● Exercise objective: Beginning at whichever line contains "right elbow: (532, 399)", reproduce each line of the records below word for word, ending with the last, and add nothing.

Pictured people or hands with joints:
*** Block opens ***

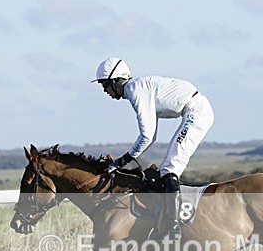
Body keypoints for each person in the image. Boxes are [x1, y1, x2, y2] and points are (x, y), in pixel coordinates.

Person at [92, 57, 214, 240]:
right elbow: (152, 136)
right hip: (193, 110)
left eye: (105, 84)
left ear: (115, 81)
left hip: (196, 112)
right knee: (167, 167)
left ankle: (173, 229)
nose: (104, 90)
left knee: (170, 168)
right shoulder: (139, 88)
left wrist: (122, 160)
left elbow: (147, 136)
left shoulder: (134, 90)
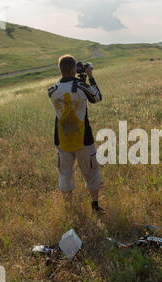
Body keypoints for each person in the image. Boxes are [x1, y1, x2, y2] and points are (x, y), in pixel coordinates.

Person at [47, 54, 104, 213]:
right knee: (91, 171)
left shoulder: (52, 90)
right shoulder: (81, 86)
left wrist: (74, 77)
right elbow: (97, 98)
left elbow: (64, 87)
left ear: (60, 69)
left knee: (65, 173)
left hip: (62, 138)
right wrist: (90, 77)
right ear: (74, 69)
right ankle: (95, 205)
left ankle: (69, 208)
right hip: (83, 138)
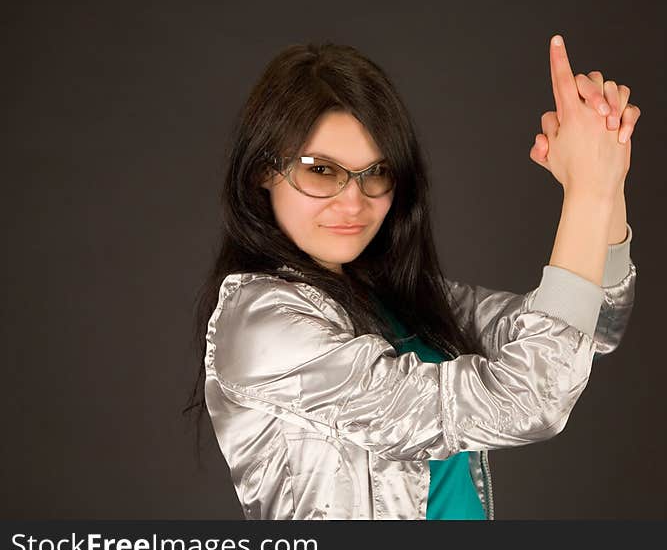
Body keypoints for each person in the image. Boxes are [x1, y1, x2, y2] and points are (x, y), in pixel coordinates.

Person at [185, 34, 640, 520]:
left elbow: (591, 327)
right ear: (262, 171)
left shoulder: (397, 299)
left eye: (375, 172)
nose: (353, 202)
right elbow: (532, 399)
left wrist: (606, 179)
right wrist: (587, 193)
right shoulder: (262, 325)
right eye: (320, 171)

*** Block closes ***

● The completed task:
right elbow: (532, 399)
left wrist: (606, 179)
right wrist: (587, 193)
right shoulder: (262, 325)
right eye: (320, 171)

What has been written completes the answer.